Security researchers report of a zero-day vulnerability, endangers with Java Runtime Environment 7, the latest version of the Java runtime environment. The zero-day season is not so past, Atif Mushtaq of FireEye commented in a blog entry .
“The recent Java Runtime Environment JRE 1.7x-how vulnerable,” he says. “In my lab environment, I was able to successfully run the exploit on a test computer where you installed Firefox with JRE 1.7 Update 6 was.”
Originally discovered the exploit was hosted on a domain called ok.XXX4.net that pointed to an IP address in China.
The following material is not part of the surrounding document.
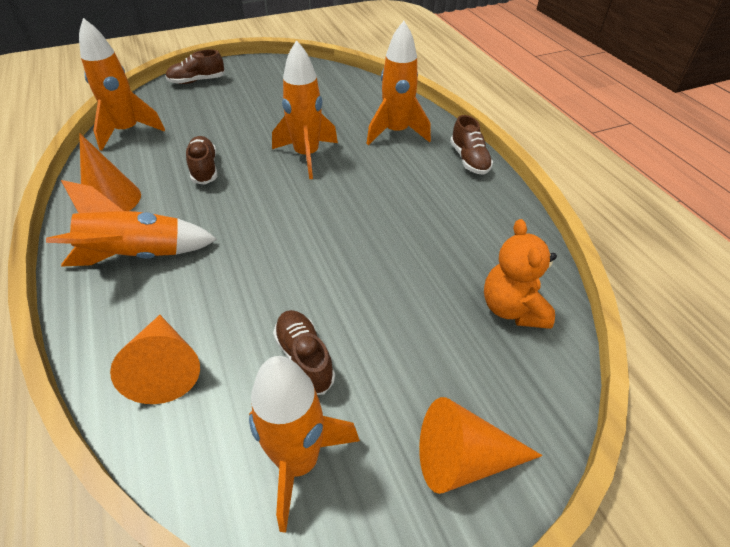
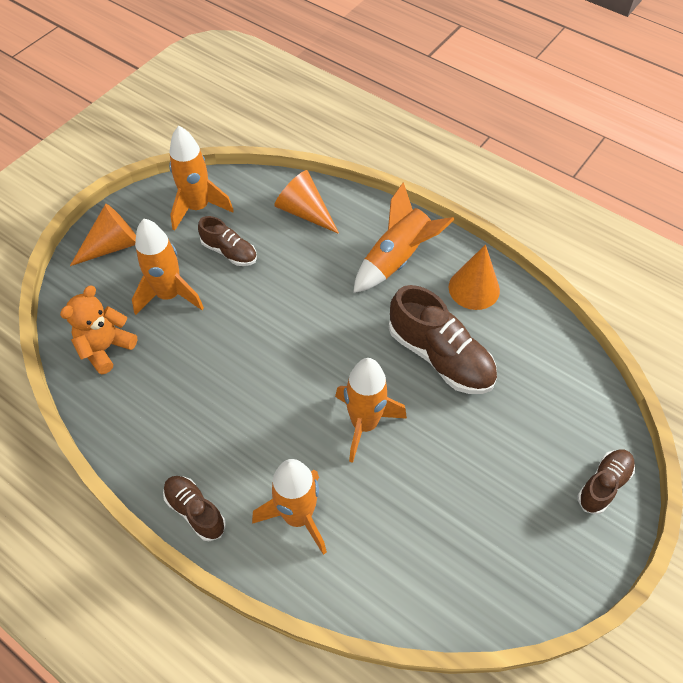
camera: 150 degrees right, 10 degrees up
orange rocket [79,18,165,151] -> orange rocket moved to [132,219,204,315]
brown shoe [186,136,217,184] -> brown shoe [389,285,497,394], size x1.75
orange teddy bear [484,219,557,329] -> orange teddy bear turned 105 degrees counterclockwise [60,286,137,375]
This same address was noticed earlier by the distribution of other forms of malware. Currently, the server responds to browser requests not, but it is still on the network.
A malicious applet uses the zero-day vulnerability, provides a download of an application called Dropper (Dropper.MsPMs) from the same server and its installation on the system.According to Mushtaq dropper will subsequently connects to a command and control server in Singapore, which could in principle lead to transforming the compromised machines in a botnet drones.
The FireEye Malware Intelligence Lab expects that sooner or later, proof-of-concept code is published and more offenders can exploit the vulnerability. It even seems to be happening already, as got to see working code soon, which in his comments was a direct reference to Mushtaqs blog entry.
Since the latest Java runtime environment is concerned (currently Version 7 Update 6), the risk is initially to escape only by temporarily disabling or uninstalling Java. “It will be interesting to see when Oracle plans to provide a patch,” writes Mushtaq. “Until then, most Java users are exposed to the risk of an exploit.”